## GIVEN PASSAGE
§

Archive for the 'bad logic' Category

The kids aren’t all right: plagiarism(!) edition

[by JSC5]

Another day, another curmudgeonly story about “kids these days”. Today’s complaint comes from the New York Times, which goes out of its way to blame plagiarism among college students on everything except the obvious culprit.

The article starts off on a prejudicial – if hilarious – anecdote:

At DePaul University, the tip-off to one student’s copying was the purple shade of several paragraphs he had lifted from the Web; when confronted by a writing tutor his professor had sent him to, he was not defensive — he just wanted to know how to change purple text to black.

Now, on a first reading, I figured this paragraph was trying to tell me that DePaul students aren’t the brightest of bulbs if they can’t see the big text color tool at the top of the Microsoft Word window. On a second reading, however, my Old Codger radar went off. This is more than just a funny story about a lone idiot and his lack of a moral compass; this sets the stage for how the author wants the reader to interpret the entire rest of the article. What explains plagiarism in college these days, the author asks? Why, the decrepit morals of the young, of course! The author even has anecdotes to prove it!

Then we get this gem of an explanation:

Sarah Brookover, a senior at the Rutgers campus in Camden, N.J., said many of her classmates blithely cut and paste without attribution. “This generation has always existed in a world where media and intellectual property don’t have the same gravity,” said Ms. Brookover, who at 31 is older than most undergraduates. “When you’re sitting at your computer, it’s the same machine you’ve downloaded music with, possibly illegally.”

On a first reading, I figured this was a story of a 31-year-old undergraduate misfit committing social suicide on the front page of the New York Times while engaging in some pop psychology. But no, this is supposed to be another piece of “data” on young people’s attitudes towards plagiarism, with the conclusion that kids these days just lack the moral compass of their forebearers when it comes to serious things like media and intelectual property.

Then the story brings in the academic set to try their hand:

“Ms. Blum argued that student writing exhibits some of the same qualities of pastiche that drive other creative endeavors today — TV shows that constantly reference other shows or rap music that samples from earlier songs. …  Our notion of authorship and originality was born, it flourished, and it may be waning,” Ms. Blum said.

This one’s harder for me to dismiss as just the lazy observations of a single student. Ms. Blum is a professor, after all — an anthropologist at Notre Dame. What I find hard to stomache, however, is the offhanded way in which Ms. Blum asserts that today’s media content is more pastiche-driven than previous generations. While I love a good mash up as much as the next guy, I’m not crazy enough to believe that Kanye invented sampling or that Family Guy invented allusions. I’m pretty sure that most creative works going back to antiquity have drawn on pre-existing works.

Finally, the article brings in the favorite boogey man of the Old Codger: the internet and its deliterious effect on the morals of our youth:

“Now we have a whole generation of students who’ve grown up with information that just seems to be hanging out there in cyberspace and doesn’t seem to have an author,” said Teresa Fishman, director of the Center for Academic Integrity at Clemson University. “It’s possible to believe this information is just out there for anyone to take.”

§

(Records from a dataset)
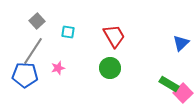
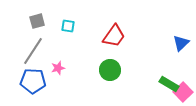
gray square: rotated 28 degrees clockwise
cyan square: moved 6 px up
red trapezoid: rotated 65 degrees clockwise
green circle: moved 2 px down
blue pentagon: moved 8 px right, 6 px down
pink square: moved 1 px up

§

## WHAT THIS EXERCISE ASKS
[1] Condense the paragraph of the blog post on plagiarism that begins "This one's harder for me to dismiss" into a short bulleted list that keeps its main facts.
[2] Reproduce every line of the entries in the dataset word for word, leaving out the picture lines.

## SOLUTION SET
[1]
- The author finds this claim harder to dismiss than one student's offhand observations.
- Ms. Blum is a professor, an anthropologist at Notre Dame.
- The author objects to how casually she asserts that today's media content is more pastiche-driven than that of earlier generations.
- The author enjoys a good mash-up but doesn't believe Kanye invented sampling or that Family Guy invented allusions.
- The author believes most creative works going back to antiquity have drawn on earlier works.

[2]
gray square: rotated 28 degrees clockwise
cyan square: moved 6 px up
red trapezoid: rotated 65 degrees clockwise
green circle: moved 2 px down
blue pentagon: moved 8 px right, 6 px down
pink square: moved 1 px up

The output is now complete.